-- DATASET CONTENT --
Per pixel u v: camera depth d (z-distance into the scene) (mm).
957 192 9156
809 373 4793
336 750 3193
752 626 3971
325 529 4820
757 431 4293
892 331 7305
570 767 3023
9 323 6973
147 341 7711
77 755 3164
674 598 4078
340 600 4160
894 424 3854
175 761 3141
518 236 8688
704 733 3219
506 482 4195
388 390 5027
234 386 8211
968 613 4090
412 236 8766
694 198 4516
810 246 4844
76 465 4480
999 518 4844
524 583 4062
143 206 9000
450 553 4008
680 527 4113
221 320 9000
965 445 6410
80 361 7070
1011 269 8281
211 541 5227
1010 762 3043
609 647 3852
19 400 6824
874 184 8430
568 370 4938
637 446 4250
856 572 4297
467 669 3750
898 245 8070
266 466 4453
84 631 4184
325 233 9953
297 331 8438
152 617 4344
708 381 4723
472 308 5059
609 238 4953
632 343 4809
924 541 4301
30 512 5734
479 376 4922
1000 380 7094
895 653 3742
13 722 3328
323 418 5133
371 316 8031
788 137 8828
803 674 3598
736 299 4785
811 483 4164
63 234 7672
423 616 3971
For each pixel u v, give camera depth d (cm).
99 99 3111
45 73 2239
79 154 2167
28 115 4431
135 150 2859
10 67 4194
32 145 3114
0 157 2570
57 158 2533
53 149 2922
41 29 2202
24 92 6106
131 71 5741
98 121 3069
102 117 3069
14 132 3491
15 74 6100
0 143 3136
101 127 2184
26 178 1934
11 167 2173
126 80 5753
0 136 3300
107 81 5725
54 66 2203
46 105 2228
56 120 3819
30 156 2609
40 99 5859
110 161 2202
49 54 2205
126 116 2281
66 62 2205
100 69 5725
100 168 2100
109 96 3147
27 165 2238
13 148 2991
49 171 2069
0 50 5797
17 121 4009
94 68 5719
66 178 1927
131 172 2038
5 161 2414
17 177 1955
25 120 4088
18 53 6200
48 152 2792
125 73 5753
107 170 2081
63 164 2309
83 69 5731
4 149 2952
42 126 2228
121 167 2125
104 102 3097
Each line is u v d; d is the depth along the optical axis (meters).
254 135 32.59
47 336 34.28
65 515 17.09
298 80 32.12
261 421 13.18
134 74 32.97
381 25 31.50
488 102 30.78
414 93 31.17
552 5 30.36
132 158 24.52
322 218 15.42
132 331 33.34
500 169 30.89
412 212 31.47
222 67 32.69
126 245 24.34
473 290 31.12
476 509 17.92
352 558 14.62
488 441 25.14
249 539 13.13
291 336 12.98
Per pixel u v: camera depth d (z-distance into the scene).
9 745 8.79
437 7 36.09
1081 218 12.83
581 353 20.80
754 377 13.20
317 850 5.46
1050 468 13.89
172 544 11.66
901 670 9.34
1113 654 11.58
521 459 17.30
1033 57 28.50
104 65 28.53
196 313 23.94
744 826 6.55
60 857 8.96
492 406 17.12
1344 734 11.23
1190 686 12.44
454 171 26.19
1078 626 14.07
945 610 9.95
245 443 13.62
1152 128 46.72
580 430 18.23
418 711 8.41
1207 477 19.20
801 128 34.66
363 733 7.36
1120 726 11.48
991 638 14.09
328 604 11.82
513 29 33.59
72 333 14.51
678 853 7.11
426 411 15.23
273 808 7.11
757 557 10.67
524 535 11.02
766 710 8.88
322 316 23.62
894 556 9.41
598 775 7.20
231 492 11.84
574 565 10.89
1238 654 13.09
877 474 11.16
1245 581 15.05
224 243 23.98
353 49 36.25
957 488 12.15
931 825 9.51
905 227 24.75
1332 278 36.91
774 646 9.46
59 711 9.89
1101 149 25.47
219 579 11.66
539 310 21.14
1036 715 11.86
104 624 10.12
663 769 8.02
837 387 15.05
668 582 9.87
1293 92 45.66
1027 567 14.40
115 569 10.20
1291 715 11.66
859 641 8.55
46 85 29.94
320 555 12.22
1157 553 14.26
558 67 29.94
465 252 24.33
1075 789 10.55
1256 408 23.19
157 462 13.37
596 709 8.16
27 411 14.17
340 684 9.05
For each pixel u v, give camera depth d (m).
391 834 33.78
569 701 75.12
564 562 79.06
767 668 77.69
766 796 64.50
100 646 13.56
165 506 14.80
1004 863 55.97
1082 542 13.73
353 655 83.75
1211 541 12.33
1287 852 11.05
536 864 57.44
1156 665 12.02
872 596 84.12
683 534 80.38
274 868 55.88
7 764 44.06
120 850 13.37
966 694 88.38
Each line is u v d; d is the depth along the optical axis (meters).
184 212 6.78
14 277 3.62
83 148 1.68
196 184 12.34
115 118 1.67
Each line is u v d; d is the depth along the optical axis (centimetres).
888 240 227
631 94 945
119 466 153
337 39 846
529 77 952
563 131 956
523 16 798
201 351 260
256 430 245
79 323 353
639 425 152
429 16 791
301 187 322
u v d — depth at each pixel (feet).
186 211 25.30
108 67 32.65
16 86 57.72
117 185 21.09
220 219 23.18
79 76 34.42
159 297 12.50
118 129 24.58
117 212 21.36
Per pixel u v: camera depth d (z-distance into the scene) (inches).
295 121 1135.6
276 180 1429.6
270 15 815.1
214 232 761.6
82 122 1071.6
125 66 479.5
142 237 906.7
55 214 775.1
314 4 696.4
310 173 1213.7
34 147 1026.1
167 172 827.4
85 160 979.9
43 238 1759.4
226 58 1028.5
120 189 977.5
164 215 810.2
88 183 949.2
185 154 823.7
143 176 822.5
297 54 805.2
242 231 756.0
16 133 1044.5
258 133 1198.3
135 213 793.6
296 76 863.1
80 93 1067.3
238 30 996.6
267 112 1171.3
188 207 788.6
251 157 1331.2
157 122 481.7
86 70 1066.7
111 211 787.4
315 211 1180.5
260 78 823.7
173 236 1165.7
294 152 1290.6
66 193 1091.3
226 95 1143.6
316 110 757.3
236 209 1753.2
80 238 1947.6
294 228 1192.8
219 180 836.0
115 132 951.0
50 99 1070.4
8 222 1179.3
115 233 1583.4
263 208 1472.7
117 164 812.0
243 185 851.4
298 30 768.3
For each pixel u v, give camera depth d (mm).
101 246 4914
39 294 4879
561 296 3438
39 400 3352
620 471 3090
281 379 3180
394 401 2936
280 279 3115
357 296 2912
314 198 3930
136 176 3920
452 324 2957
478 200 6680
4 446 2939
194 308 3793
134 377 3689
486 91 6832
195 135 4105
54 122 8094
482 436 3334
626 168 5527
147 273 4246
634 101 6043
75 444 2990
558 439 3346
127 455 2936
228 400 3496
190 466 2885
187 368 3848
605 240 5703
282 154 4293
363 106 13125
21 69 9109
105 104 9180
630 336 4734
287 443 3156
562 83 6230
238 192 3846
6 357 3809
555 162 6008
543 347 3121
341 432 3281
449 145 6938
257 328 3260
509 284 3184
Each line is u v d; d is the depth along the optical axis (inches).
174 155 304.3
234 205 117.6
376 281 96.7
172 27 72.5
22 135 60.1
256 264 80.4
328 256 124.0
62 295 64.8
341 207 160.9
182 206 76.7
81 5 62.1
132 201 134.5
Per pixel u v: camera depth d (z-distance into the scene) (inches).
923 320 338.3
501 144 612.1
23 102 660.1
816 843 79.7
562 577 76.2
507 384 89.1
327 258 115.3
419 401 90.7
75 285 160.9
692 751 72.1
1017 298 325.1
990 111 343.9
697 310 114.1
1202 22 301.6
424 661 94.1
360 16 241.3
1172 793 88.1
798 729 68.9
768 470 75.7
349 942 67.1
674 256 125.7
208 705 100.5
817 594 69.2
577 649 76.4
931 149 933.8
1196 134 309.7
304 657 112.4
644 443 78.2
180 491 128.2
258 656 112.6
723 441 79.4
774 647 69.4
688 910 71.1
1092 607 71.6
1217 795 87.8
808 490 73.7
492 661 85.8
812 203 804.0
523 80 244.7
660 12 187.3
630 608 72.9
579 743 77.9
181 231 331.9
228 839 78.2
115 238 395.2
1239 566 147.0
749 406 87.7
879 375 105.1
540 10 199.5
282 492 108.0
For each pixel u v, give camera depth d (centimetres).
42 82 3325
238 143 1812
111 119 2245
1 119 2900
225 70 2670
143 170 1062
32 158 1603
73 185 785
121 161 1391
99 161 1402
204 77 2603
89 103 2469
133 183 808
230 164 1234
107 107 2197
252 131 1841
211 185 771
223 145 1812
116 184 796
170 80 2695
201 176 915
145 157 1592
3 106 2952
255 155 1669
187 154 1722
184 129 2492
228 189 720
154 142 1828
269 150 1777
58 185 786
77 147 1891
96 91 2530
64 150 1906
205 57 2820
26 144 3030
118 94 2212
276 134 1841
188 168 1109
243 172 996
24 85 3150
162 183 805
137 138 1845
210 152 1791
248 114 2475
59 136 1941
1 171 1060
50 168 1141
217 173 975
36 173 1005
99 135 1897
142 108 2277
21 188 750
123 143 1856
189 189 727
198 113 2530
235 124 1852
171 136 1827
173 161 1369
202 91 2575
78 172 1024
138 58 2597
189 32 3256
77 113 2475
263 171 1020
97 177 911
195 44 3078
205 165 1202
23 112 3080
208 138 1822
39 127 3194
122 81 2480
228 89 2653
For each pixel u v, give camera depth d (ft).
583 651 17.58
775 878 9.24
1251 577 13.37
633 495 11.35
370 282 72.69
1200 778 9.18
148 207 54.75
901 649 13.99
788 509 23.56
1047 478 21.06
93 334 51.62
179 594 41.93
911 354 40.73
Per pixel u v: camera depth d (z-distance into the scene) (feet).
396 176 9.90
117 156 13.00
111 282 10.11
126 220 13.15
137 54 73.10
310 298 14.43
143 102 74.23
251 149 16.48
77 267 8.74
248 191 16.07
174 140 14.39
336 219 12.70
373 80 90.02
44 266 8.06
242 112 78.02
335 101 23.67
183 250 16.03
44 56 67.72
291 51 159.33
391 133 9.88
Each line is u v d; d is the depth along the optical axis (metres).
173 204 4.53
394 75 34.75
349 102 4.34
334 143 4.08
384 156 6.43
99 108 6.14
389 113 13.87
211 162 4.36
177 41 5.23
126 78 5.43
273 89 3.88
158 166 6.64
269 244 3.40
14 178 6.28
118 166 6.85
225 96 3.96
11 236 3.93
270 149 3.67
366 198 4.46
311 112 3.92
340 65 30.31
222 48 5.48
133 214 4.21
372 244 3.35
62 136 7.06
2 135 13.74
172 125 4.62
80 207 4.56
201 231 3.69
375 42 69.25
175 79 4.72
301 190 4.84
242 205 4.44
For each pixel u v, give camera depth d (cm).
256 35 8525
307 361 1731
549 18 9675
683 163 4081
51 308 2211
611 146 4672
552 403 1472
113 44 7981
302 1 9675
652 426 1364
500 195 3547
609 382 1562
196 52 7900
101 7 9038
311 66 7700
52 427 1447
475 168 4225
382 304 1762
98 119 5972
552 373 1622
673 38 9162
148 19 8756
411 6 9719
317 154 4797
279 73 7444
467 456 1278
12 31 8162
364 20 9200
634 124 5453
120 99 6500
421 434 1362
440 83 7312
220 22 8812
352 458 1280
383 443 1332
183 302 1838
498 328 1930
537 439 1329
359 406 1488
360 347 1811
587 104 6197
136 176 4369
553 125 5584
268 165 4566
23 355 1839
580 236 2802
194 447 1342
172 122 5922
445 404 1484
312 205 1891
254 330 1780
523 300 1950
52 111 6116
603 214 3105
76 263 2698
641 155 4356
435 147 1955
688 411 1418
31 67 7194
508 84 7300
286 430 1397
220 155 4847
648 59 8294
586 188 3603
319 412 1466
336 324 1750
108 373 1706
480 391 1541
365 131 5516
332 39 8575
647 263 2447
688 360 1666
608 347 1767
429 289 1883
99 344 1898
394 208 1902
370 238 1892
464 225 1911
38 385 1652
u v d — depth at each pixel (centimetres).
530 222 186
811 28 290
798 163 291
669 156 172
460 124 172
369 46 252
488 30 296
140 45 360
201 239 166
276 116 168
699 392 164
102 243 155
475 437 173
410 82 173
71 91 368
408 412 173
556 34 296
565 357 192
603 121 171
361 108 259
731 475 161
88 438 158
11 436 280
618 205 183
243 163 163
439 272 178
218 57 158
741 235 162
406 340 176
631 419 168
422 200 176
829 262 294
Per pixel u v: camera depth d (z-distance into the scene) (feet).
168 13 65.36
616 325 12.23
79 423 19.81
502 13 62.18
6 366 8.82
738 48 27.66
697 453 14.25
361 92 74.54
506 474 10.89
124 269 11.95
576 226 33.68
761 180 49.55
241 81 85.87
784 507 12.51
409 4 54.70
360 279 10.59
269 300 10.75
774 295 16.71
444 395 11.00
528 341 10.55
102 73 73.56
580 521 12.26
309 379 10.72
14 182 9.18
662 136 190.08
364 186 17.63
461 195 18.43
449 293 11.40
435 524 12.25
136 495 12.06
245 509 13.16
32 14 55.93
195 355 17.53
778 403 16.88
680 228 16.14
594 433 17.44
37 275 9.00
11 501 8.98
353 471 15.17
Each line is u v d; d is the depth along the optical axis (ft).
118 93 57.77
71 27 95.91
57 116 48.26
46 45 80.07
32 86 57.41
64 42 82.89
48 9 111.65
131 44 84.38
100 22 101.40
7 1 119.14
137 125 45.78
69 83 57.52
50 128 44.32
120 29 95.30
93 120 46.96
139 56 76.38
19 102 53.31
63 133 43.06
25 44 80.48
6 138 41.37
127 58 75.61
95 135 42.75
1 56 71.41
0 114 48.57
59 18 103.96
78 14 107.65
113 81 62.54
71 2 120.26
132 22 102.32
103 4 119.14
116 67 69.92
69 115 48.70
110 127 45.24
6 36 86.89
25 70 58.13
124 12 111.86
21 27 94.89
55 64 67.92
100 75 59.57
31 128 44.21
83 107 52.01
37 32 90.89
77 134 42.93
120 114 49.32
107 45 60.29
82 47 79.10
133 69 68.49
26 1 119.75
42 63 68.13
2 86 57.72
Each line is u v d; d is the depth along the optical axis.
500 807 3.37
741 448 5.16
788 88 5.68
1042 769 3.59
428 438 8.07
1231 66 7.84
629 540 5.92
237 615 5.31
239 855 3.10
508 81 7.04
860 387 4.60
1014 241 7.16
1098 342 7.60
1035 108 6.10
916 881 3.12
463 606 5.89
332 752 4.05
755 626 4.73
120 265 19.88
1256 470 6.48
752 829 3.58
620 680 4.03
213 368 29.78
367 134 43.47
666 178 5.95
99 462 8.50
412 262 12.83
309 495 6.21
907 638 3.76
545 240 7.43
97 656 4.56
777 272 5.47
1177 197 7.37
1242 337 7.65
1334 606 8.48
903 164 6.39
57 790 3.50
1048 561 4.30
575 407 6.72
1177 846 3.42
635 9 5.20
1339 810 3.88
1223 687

-- EXERCISE INSTRUCTIONS --
Copy the lines of the data above exactly as written, beginning with the line containing "757 557 10.67" and ending with the line containing "115 569 10.20", and leave out all other lines.

-- EXPECTED ANSWER --
757 557 10.67
524 535 11.02
766 710 8.88
322 316 23.62
894 556 9.41
598 775 7.20
231 492 11.84
574 565 10.89
1238 654 13.09
877 474 11.16
1245 581 15.05
224 243 23.98
353 49 36.25
957 488 12.15
931 825 9.51
905 227 24.75
1332 278 36.91
774 646 9.46
59 711 9.89
1101 149 25.47
219 579 11.66
539 310 21.14
1036 715 11.86
104 624 10.12
663 769 8.02
837 387 15.05
668 582 9.87
1293 92 45.66
1027 567 14.40
115 569 10.20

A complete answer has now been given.